> Action item:
In your reply, print every line of the listing exactly and omit all images.

#### Stored data ####

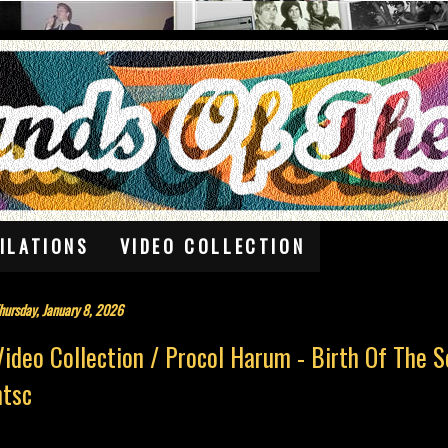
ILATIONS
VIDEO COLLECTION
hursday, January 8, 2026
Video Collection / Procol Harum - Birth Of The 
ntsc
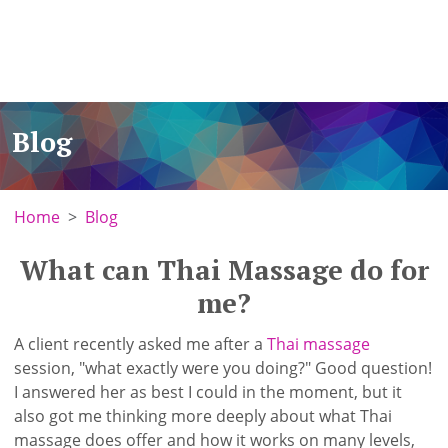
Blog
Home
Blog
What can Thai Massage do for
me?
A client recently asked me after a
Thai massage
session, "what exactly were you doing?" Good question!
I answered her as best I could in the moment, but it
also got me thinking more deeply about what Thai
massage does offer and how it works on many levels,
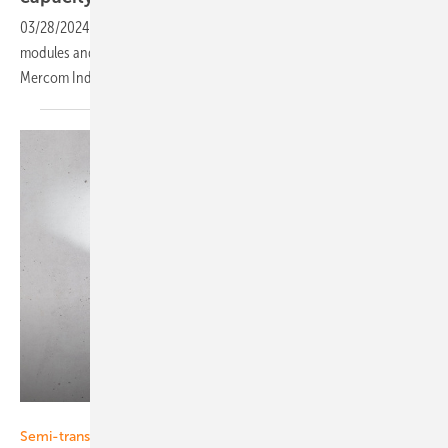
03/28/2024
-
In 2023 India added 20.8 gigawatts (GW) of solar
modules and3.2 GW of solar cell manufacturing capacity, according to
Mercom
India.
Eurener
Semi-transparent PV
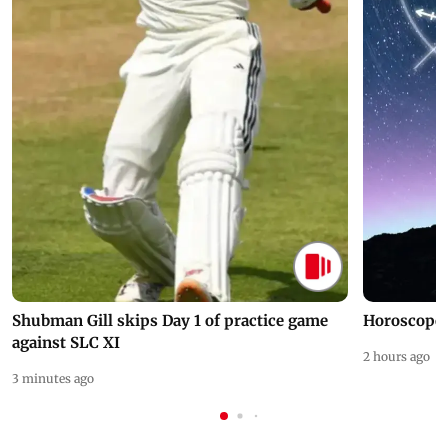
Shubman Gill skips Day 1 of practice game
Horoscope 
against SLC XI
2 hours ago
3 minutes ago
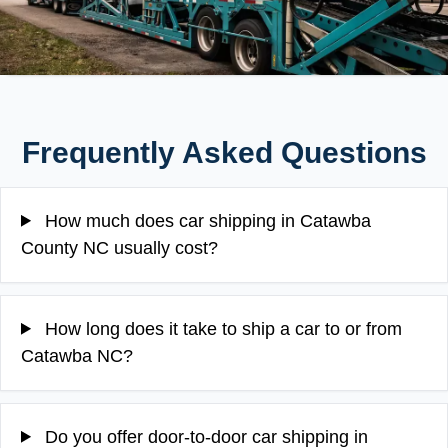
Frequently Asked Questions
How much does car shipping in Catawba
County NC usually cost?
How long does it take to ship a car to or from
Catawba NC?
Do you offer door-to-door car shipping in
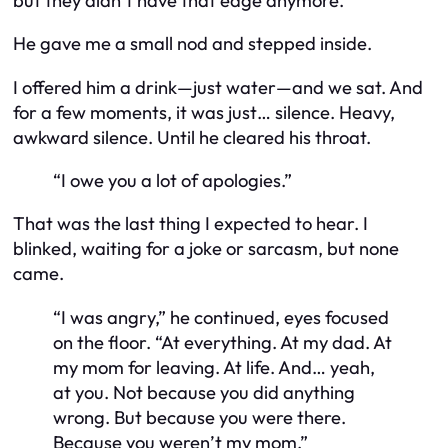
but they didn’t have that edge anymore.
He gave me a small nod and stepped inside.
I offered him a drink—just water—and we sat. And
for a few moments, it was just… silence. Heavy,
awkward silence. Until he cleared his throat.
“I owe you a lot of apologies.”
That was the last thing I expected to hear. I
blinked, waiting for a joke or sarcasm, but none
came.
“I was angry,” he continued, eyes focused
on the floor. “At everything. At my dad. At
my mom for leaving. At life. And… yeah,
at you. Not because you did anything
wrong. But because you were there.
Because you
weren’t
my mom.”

####

> Exercise response:
ILATIONS
VIDEO COLLECTION
hursday, January 8, 2026
Video Collection / Procol Harum - Birth Of The 
ntsc
Blog
Home
Blog
What can Thai Massage do for
me?
A client recently asked me after a
Thai massage
session, "what exactly were you doing?" Good question!
I answered her as best I could in the moment, but it
also got me thinking more deeply about what Thai
massage does offer and how it works on many levels,
03/28/2024
-
In 2023 India added 20.8 gigawatts (GW) of solar
modules and3.2 GW of solar cell manufacturing capacity, according to
Mercom
India.
Eurener
Semi-transparent PV
Shubman Gill skips Day 1 of practice game
Horoscope 
against SLC XI
2 hours ago
3 minutes ago
Frequently Asked Questions
How much does car shipping in Catawba
County NC usually cost?
How long does it take to ship a car to or from
Catawba NC?
Do you offer door-to-door car shipping in
but they didn’t have that edge anymore.
He gave me a small nod and stepped inside.
I offered him a drink—just water—and we sat. And
for a few moments, it was just… silence. Heavy,
awkward silence. Until he cleared his throat.
“I owe you a lot of apologies.”
That was the last thing I expected to hear. I
blinked, waiting for a joke or sarcasm, but none
came.
“I was angry,” he continued, eyes focused
on the floor. “At everything. At my dad. At
my mom for leaving. At life. And… yeah,
at you. Not because you did anything
wrong. But because you were there.
Because you
weren’t
my mom.”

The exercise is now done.